As usual, Lockdales offered a large number of diverse World War I lots. There is still a strong market for even single medals to fatal casualties of World War I, and this was exemplified by the British War Medal to John Brown, 1/Black Watch, who was killed in action in October 1914 [1055]; with a top estimate of £35 it made as much as £53. 1914 Star & Bar Trios are even more popular, as witnessed by Lot 1200, to Arthur Archer, a reservist in 1/Northamptonshire Regiment, killed in January 1915; the top estimate was £225, but it achieved £270. Lot 1007 was an attractive 1914–15 Star Trio to 2/Lt C. Bellamy, 2/King’s Own Yorkshire Light Infantry (Pte, Rifle Brigade on the Star); Bellamy was commissioned in December 1917, and was also stated to have served in the Royal Air Force. Worthy of much more research, this group sold mid-estimate for £115 (hammer, £135 in total). Another 1914–15 Star Trio, this time to the Royal Navy and with a service record, was awarded to A. G. Barton [1019]; it reached the bottom estimate of £75 (hammer, £88 in all). A really fine and researchable British War & Victory Medal pair, Memorial Plaque and Scroll, was awarded to Job Munford, 1/Essex Regiment, who was killed in April 1917 [1066]; he came from Shelfanger (north of Diss), Norfolk, almost local for Lockdales, and the top estimate of £150 was easily overtaken with the successful bidder paying £235. Another fatal casualty group to beat its top estimate (of £250) was the 1914–15 Star Trio and Scroll to Frank Emms, 1/5th North Staffordshire Regiment [1199], who was killed in April 1916; together with various documents and ephemera it was bid up to £317. The BWM/VM pair and Medaille de la Rheine Elisabeth to VAD M. Kirkham [1307] was accompanied by a photograph album of wounded soldiers, and cleared its top estimate of £200 to sell for £363.

An intriguing group comprised 1914–15 Star Trio (Pte, 18th Hussars), India General Service Medal 1908 clasp North West Frontier 1930–31 (S-Sgt, IASC) and Indian Army Long Service Medal (Sub-Conductor) to F. Berry [1154]. The intriguing aspect was the inclusion in the lot of a group of miniatures which included 1939–45/Africa Stars, India Service Medal and War Medal. Together with a great deal of supporting documentation, the lot easily beat its top estimate of £250 to reach £399. Lot 1194 was worthy of much greater research, connecting as it did the two World Wars; it was awarded to William Joseph Jarvis, and consisted of 1914–15 Star Trio, Long Service Medal (HMS Marlborough), Naval Good Shooting Medal (HMS Bonaventure), 1939–45/Atlantic Stars, War Medal (as well as three Chatham Port Shooting medals).
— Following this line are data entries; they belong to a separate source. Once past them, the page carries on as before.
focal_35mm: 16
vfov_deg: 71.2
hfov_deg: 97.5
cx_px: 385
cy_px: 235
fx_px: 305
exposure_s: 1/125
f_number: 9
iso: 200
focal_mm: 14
The lot included a service record, and although the medals were polished, the successful bidder had to pay £492 against a top estimate of £400.
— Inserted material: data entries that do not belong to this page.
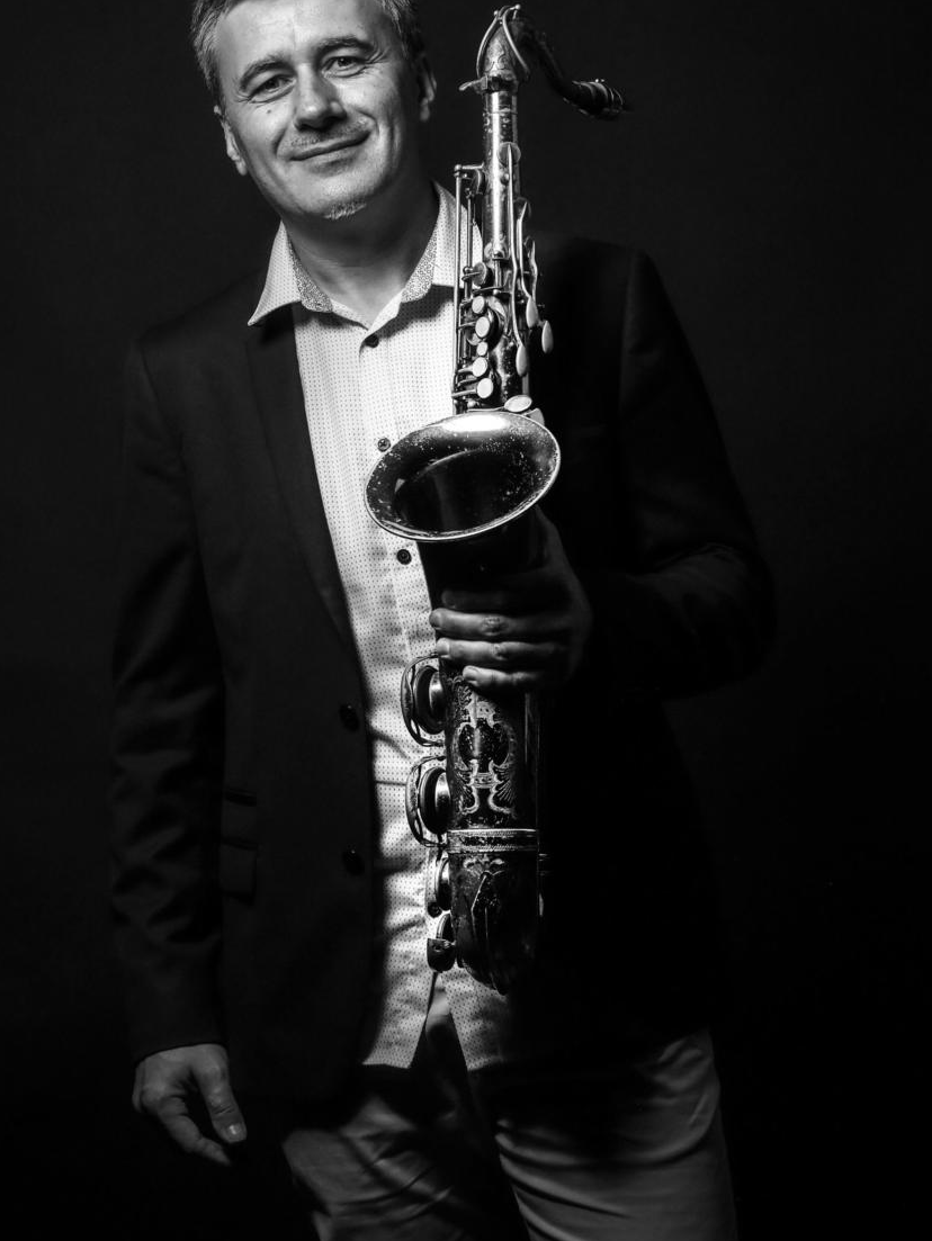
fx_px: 3121
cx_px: 439
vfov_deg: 22.5
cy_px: 582
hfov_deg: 17.0
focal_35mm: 87
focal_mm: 40
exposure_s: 1/200
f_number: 7.1
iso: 800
A World War II group comprising 1939–45 Star, Defence & War Medals, Efficiency Medal clasp Territorial (GVI), Dunkirk Medal, King Albert 1 FRVRA–KVVKA Veterans’ Medal (Belgium) was awarded to William Alfred Bright, RA [1097); although the catalogue recorded that the group was accompanied by research, the top estimate of £90 was presumably low as the medals were polished, but the lot was bid up to £164, clearly a desirable buy even in this condition.

Of the post-war medals, a General Service Medal 1962 clasp Northern Ireland to L/Cpl S. C. Harris, Queen’s Lancashire Regiment [1086], possibly because of its edge knock, failed to reach its bottom estimate of £65, making £60 (hammer, £70 in all). Similarly an unusual (and unresearched) GSM 1918 with clasps Palestine 1945–48, Cyprus to Gunner F. Wiles, RA [1158], also achieved its bottom estimate of £75 (£88 total).

There was very little gallantry material in this sale, but the Military Medal and 1914 Star Trio to T/Sgt H. Barrell, 54/F Coy RE [1185], catalogued as in mint condition, and unresearched apart from the London Gazette date, was bid up to a mid-estimate of £450 (hammer, £528 altogether).